Required work
From the blog post on a year of reading below, set down the stretch from "And so here" through "favorite 2023 reads.", word for word.

Source document
----------------------------------------

Favorites & Themes: Reading Life, 2023.

It is possible that by writing this in February 2024 I am already towing the perilous line of Wrongness that comes with a new year, where looking back at the past feels like a faux pas at best and kind of weirdly depressing at worst: everyone has already posted their previous year wrap-ups over the last two to three month; the ball has dropped. Time to move on!

But 2023 was a great reading year for me (as surviving another year where I was able to keep reading almost always is), and I’d actually been really excited to post my own wrap-up throughout December, until the end of December actually came and I choked. I think I feel a particular paranoia about posting my “best of” or “favorite” anything bookwise on my social media now, now that I know how much it can inadvertently hurt to be left out of those lists, especially when they’re compiled by another writer or reviewer you like or admire.

And so here I return to my humble blog, which I suppose still exists for moments just like these: when I don’t want to post on social media, or send something in a newsletter, but write something semi-public for myself…somewhere.

So without further ado, here are some things I’ve been reflecting on about my favorite 2023 reads.

  • Falling in Love with New York: Some of my most favorite reads of the year, that stayed in my memory longest after finishing the last page, were ones that made me fall in love with New York just as hard as I fell in love with the characters. Or, perhaps more accurately, ones where the characters being young and in love in New York was such an essential part of the story. I have a bit in How You Get the Girl about being nostalgic for New York even without having ever actually lived there, and these books filled that ache so perfectly for me, one of my favorite aches to feel (as someone who has almost moved to New York several times but never actually done it). Specifically, two debuts: Clare Gilmore’s Love Interest and Becca Freeman’s The Christmas Orphans Club captured being young in Manhattan so very acutely, while Cara Bastone’s Ready or Not (a 2024 release) placed me directly inside of Brooklyn. (There is a description of the stoop of her apartment in particular that almost made me scream it was so accurate.)
  • Actually reading some of my Book of the Month books?? I know, this still sounds fake to me, but after beginning to subscribe in 2022, all of those huge pretty hardcovers had just…….sat around on my floor and in my bookshelves for a year, but in 2023 I actually picked some of those suckers up, feeling prouder than I have ever felt every time. Granted, I still have a crap-ton of them I haven’t read, but the ones I did read this year were all winners and were also, importantly, some of the more diverse reads I finished this year. In other words: I should read more of my BOTM books. (And more books outside my comfortable wheelhouse in general.)

    Some of the ones I enjoyed most were Sarah Addison Allen’s Other Birds, Liana de la Rosa’s Ana Maria and the Fox, Zoulfa Katouh’s harrowing and beautiful As Long As the Lemon Trees Grow, and Isabel Cañas’s incomparable Vampires of El Norte. I also got to read one pick early and write the BOTM recommendation for it: Stars in Your Eyes by Kacen Callender, another special experience for me this year.

----------------------------------------

[Spatial annotation records]
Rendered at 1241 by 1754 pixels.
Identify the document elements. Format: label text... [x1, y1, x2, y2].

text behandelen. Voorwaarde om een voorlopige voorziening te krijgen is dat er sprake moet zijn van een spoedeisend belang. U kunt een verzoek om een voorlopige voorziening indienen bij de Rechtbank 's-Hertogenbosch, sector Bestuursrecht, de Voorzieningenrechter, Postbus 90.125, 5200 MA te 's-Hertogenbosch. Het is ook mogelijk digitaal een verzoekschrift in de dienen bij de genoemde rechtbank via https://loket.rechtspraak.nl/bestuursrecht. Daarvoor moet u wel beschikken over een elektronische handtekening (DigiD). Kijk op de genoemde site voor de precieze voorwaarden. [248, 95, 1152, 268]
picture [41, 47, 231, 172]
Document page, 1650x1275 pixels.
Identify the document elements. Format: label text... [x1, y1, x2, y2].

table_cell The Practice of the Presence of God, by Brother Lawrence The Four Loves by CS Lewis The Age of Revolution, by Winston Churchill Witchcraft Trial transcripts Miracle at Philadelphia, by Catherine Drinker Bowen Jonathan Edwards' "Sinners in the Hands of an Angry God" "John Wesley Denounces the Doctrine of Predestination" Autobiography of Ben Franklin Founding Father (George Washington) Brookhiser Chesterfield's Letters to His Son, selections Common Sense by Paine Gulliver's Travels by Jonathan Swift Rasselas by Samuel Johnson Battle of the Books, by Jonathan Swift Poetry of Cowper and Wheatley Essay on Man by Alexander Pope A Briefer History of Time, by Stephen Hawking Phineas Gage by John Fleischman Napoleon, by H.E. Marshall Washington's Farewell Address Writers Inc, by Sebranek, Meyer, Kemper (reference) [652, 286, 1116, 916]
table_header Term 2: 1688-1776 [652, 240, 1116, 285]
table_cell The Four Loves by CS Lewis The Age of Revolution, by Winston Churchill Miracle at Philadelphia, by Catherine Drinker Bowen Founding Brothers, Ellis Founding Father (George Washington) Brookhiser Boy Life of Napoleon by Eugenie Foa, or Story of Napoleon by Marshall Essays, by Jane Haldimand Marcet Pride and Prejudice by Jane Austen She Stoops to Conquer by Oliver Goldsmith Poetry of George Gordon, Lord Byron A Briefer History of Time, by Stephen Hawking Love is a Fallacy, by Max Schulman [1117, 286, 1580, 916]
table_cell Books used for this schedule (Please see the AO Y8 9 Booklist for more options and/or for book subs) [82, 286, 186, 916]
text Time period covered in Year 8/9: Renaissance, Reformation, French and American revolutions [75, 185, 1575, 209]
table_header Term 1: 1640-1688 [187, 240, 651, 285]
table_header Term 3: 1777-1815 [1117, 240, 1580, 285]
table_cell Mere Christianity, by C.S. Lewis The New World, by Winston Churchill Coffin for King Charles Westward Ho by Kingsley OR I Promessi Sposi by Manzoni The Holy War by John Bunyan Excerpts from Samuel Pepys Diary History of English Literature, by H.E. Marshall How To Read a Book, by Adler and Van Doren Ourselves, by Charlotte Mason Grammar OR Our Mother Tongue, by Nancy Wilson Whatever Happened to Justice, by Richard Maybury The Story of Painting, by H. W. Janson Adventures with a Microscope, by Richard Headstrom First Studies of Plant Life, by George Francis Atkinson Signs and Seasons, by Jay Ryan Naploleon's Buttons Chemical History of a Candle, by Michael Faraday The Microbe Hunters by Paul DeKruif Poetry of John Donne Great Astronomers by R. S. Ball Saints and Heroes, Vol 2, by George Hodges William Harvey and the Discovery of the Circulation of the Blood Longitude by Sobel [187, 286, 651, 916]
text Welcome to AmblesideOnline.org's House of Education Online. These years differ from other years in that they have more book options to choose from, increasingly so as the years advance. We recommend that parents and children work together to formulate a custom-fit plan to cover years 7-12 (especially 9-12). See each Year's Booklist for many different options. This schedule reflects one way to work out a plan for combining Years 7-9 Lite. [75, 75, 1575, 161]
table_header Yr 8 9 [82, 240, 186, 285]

----------------------------------------

Exercise response
And so here I return to my humble blog, which I suppose still exists for moments just like these: when I don’t want to post on social media, or send something in a newsletter, but write something semi-public for myself…somewhere.

So without further ado, here are some things I’ve been reflecting on about my favorite 2023 reads.